▸ AIM OF THE EXERCISE
Turn the text read from the records below into a JSON list of strings, with one string for each line and blank lines left out. Include every record, and leave the pictures out of the answer.

▸ DATA TO USE
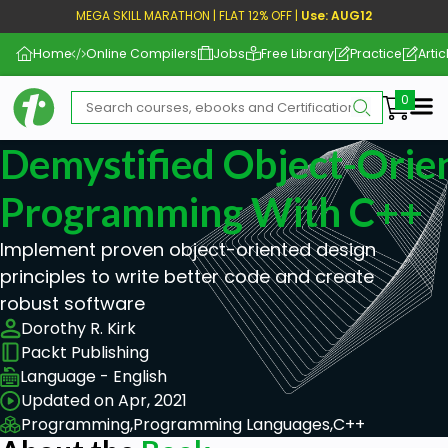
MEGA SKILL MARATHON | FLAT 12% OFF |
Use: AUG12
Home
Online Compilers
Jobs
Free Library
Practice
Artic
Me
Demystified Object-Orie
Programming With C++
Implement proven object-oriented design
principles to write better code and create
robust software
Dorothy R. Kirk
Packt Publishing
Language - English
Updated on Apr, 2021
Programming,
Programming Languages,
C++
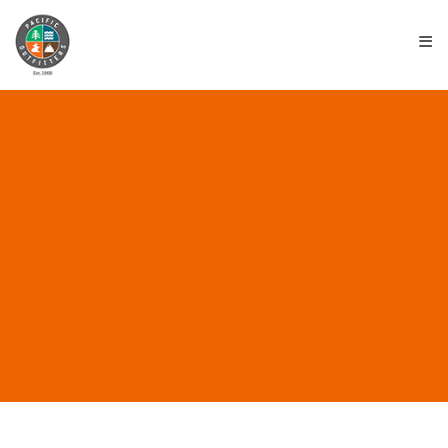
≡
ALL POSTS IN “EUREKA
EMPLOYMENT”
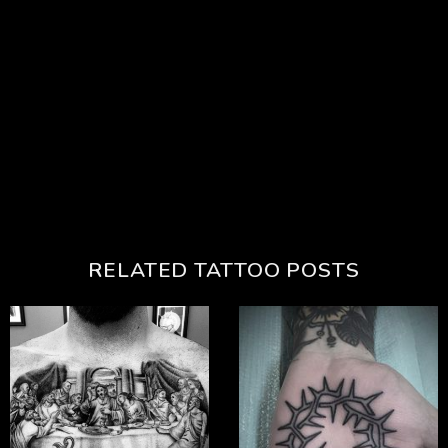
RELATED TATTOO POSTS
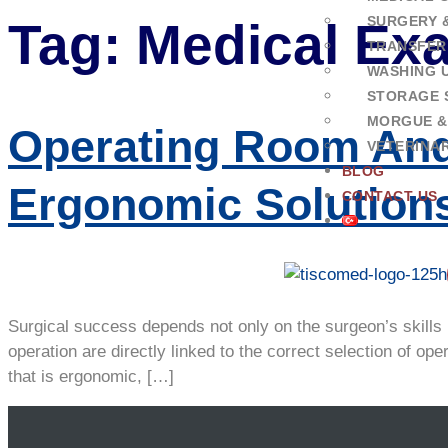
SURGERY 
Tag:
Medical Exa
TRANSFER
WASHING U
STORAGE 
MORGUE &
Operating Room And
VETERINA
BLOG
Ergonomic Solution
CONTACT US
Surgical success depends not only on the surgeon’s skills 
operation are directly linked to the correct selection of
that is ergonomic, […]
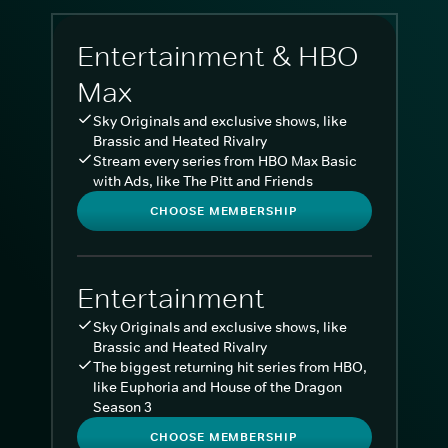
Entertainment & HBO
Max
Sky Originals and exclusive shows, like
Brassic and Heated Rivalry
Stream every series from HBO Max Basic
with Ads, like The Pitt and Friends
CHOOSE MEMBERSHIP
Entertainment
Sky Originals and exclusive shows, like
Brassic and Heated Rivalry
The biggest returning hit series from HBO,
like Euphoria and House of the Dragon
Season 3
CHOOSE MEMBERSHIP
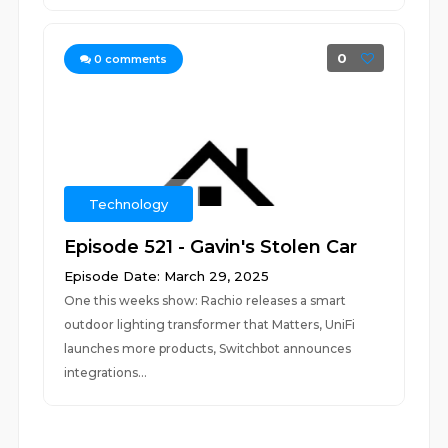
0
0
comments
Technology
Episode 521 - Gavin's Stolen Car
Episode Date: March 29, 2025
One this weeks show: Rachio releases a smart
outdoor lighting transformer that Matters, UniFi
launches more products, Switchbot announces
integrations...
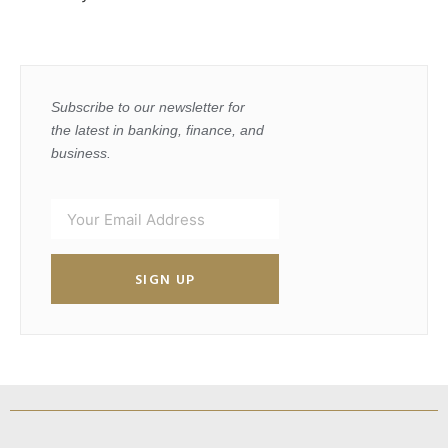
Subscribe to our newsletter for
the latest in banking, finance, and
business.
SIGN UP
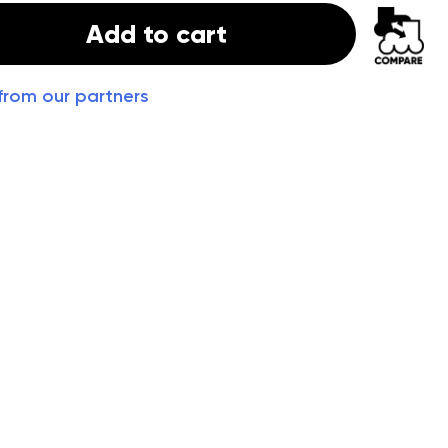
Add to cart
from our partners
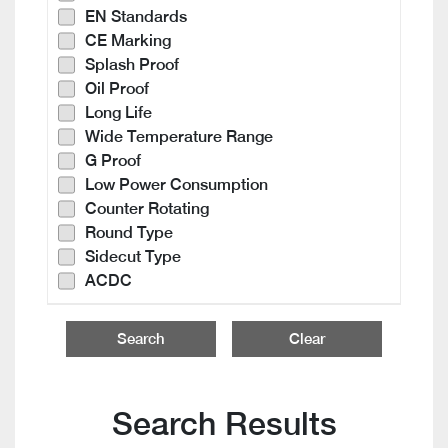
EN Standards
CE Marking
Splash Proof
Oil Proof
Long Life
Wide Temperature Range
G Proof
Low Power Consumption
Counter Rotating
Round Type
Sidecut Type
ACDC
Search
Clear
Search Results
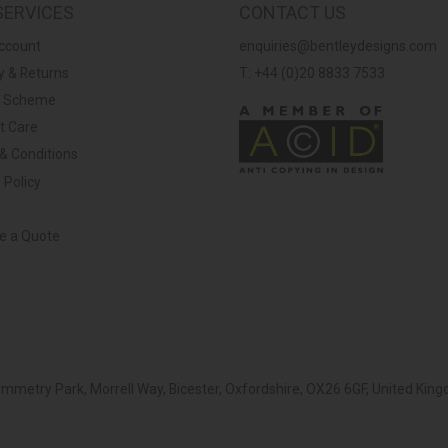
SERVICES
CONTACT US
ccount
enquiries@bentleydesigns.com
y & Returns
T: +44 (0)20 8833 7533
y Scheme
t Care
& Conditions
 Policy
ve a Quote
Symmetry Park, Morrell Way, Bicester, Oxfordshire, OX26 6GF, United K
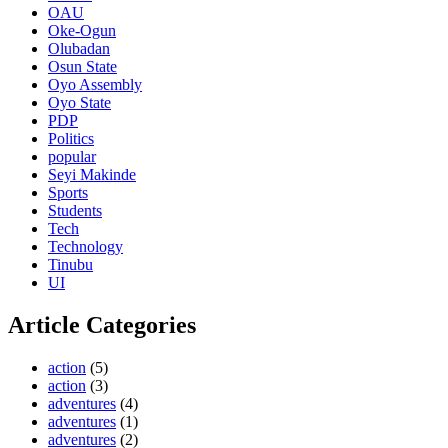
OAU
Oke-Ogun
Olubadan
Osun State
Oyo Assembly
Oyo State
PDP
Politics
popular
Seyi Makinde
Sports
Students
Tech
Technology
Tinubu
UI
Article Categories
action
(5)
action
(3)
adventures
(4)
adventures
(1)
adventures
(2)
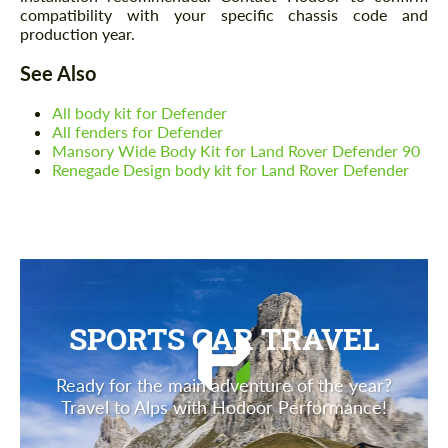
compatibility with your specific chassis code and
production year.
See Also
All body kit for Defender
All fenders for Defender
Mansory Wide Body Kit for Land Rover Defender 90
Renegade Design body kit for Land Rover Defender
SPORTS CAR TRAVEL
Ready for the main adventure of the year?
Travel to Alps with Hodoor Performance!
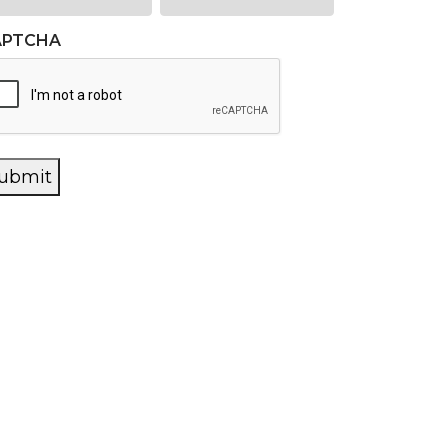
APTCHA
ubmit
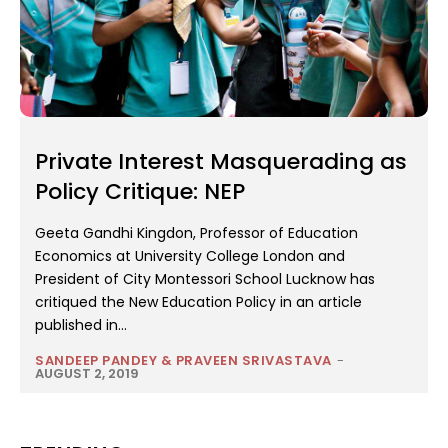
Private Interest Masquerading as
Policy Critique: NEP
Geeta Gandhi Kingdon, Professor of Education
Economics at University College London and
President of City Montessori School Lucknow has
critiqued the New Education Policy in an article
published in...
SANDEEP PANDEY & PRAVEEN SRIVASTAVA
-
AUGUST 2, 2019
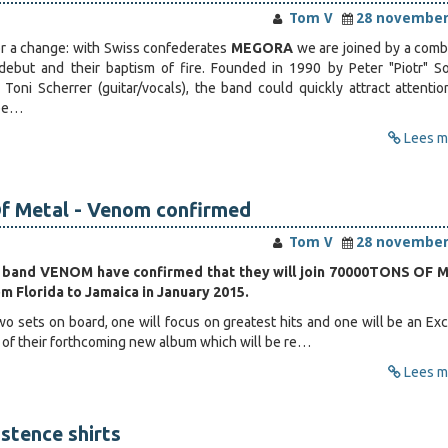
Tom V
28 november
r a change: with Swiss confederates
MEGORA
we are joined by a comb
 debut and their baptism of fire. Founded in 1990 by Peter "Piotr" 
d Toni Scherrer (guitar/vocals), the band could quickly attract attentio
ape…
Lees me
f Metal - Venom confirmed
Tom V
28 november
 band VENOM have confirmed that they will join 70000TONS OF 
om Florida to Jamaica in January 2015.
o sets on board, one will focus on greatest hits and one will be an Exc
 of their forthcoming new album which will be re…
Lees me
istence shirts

▸ RESPONSE AREA
[
  "MEGA SKILL MARATHON | FLAT 12% OFF |",
  "Use: AUG12",
  "Home",
  "Online Compilers",
  "Jobs",
  "Free Library",
  "Practice",
  "Artic",
  "Me",
  "Demystified Object-Orie",
  "Programming With C++",
  "Implement proven object-oriented design",
  "principles to write better code and create",
  "robust software",
  "Dorothy R. Kirk",
  "Packt Publishing",
  "Language - English",
  "Updated on Apr, 2021",
  "Programming,",
  "Programming Languages,",
  "C++",
  "≡",
  "ALL POSTS IN “EUREKA",
  "EMPLOYMENT”",
  "RELATED TATTOO POSTS",
  "SURGERY ",
  "Tag:",
  "Medical Exa",
  "TRANSFER",
  "WASHING U",
  "STORAGE ",
  "MORGUE &",
  "Operating Room And",
  "VETERINA",
  "BLOG",
  "Ergonomic Solution",
  "CONTACT US",
  "Surgical success depends not only on the surgeon’s skills ",
  "operation are directly linked to the correct selection of",
  "that is ergonomic, […]",
  "Entertainment & HBO",
  "Max",
  "Sky Originals and exclusive shows, like",
  "Brassic and Heated Rivalry",
  "Stream every series from HBO Max Basic",
  "with Ads, like The Pitt and Friends",
  "CHOOSE MEMBERSHIP",
  "Entertainment",
  "Sky Originals and exclusive shows, like",
  "Brassic and Heated Rivalry",
  "The biggest returning hit series from HBO,",
  "like Euphoria and House of the Dragon",
  "Season 3",
  "CHOOSE MEMBERSHIP",
  "0",
  "0",
  "comments",
  "Technology",
  "Episode 521 - Gavin's Stolen Car",
  "Episode Date: March 29, 2025",
  "One this weeks show: Rachio releases a smart",
  "outdoor lighting transformer that Matters, UniFi",
  "launches more products, Switchbot announces",
  "integrations...",
  "Subscribe to our newsletter for",
  "the latest in banking, finance, and",
  "business.",
  "SIGN UP",
  "Add to cart",
  "from our partners",
  "EN Standards",
  "CE Marking",
  "Splash Proof",
  "Oil Proof",
  "Long Life",
  "Wide Temperature Range",
  "G Proof",
  "Low Power Consumption",
  "Counter Rotating",
  "Round Type",
  "Sidecut Type",
  "ACDC",
  "Search",
  "Clear",
  "Search Results",
  "SERVICES",
  "CONTACT US",
  "ccount",
  "enquiries@bentleydesigns.com",
  "y & Returns",
  "T: +44 (0)20 8833 7533",
  "y Scheme",
  "t Care",
  "& Conditions",
  " Policy",
  "ve a Quote",
  "Symmetry Park, Morrell Way, Bicester, Oxfordshire, OX26 6GF, United K",
  "OAU",
  "Oke-Ogun",
  "Olubadan",
  "Osun State",
  "Oyo Assembly",
  "Oyo State",
  "PDP",
  "Politics",
  "popular",
  "Seyi Makinde",
  "Sports",
  "Students",
  "Tech",
  "Technology",
  "Tinubu",
  "UI",
  "Article Categories",
  "action",
  "(5)",
  "action",
  "(3)",
  "adventures",
  "(4)",
  "adventures",
  "(1)",
  "adventures",
  "(2)",
  "compatibility with your specific chassis code and",
  "production year.",
  "See Also",
  "All body kit for Defender",
  "All fenders for Defender",
  "Mansory Wide Body Kit for Land Rover Defender 90",
  "Renegade Design body kit for Land Rover Defender",
  "SPORTS CAR TRAVEL",
  "Ready for the main adventure of the year?",
  "Travel to Alps with Hodoor Performance!",
  "APTCHA",
  "ubmit",
  "Private Interest Masquerading as",
  "Policy Critique: NEP",
  "Geeta Gandhi Kingdon, Professor of Education",
  "Economics at University College London and",
  "President of City Montessori School Lucknow has",
  "critiqued the New Education Policy in an article",
  "published in...",
  "SANDEEP PANDEY & PRAVEEN SRIVASTAVA",
  "-",
  "AUGUST 2, 2019",
  "Tom V",
  "28 november",
  "r a change: with Swiss confederates",
  "MEGORA",
  "we are joined by a comb",
  " debut and their baptism of fire. Founded in 1990 by Peter \"Piotr\" ",
  "d Toni Scherrer (guitar/vocals), the band could quickly attract attentio",
  "ape…",
  "Lees me",
  "f Metal - Venom confirmed",
  "Tom V",
  "28 november",
  " band VENOM have confirmed that they will join 70000TONS OF ",
  "om Florida to Jamaica in January 2015.",
  "o sets on board, one will focus on greatest hits and one will be an Exc",
  " of their forthcoming new album which will be re…",
  "Lees me",
  "istence shirts"
]